In the case of the sun, its intense heat — millions of degrees Celsius — and the pressure exerted by its gravity allow atoms that would otherwise repel each other to fuse.
Scientists have long understood how nuclear fusion has worked and have been trying to duplicate the process on Earth as far back as the 1930s. Current efforts focus on fusing a pair of hydrogen isotopes — deuterium and tritium — according to the Department of Energy, which says that particular combination releases “much more energy than most fusion reactions” and requires less heat to do so.
HOW VALUABLE WOULD THIS BE?
Daniel Kammen, a professor of energy and society at the University of California at Berkeley, said nuclear fusion offers the possibility of “basically unlimited” fuel if the technology can be made commercially viable. The elements needed are available in seawater.
It’s also a process that doesn’t produce the radioactive waste of nuclear fission, Kammen said.
HOW ARE SCIENTISTS TRYING TO DO THIS?
One way scientists have tried to recreate nuclear fusion involves what’s called a tokamak — a doughnut-shaped vacuum chamber that uses powerful magnets to turn fuel into a superheated plasma (between 150 million and 300 million degrees Celsius) where fusion may occur.

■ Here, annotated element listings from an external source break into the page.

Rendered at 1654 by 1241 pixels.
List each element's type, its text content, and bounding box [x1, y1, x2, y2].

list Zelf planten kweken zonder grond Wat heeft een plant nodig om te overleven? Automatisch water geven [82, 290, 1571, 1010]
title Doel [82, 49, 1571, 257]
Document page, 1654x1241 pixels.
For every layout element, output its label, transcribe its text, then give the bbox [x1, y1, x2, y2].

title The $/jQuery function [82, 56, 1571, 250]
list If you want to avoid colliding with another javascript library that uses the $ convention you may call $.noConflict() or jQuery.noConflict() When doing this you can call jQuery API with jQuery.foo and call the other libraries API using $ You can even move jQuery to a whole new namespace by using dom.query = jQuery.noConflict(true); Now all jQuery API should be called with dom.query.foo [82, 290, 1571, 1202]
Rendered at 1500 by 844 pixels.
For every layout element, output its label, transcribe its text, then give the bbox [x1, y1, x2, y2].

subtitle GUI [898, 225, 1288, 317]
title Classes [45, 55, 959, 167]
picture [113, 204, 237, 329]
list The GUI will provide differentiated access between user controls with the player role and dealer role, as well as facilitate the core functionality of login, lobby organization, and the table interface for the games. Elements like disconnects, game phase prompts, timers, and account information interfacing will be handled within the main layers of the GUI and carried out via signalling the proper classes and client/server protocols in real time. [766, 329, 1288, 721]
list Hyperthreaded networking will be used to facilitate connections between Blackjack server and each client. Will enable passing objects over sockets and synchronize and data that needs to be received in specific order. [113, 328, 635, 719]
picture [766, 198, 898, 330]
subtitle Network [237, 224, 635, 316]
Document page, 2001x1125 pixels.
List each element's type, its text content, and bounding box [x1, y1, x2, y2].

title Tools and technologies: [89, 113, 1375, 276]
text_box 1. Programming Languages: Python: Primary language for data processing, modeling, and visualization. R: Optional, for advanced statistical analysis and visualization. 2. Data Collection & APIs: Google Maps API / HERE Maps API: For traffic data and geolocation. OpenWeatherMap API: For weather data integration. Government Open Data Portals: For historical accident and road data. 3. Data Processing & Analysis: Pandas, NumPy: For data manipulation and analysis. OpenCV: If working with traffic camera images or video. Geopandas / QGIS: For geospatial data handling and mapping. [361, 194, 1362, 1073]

The Livermore lab uses a different technique, with researchers firing a 192-beam laser at a small capsule filled with deuterium-tritium fuel. The lab reported that an August 2021 test produced 1.35 megajoules of fusion energy — about 70% of the energy fired at the target. The lab said several subsequent experiments showed declining results, but researchers believed they had identified ways to improve the quality of the fuel capsule and the lasers’ symmetry.
“The most critical feature of moving fusion from theory to commercial reality is getting more energy out than in,” Kammen said.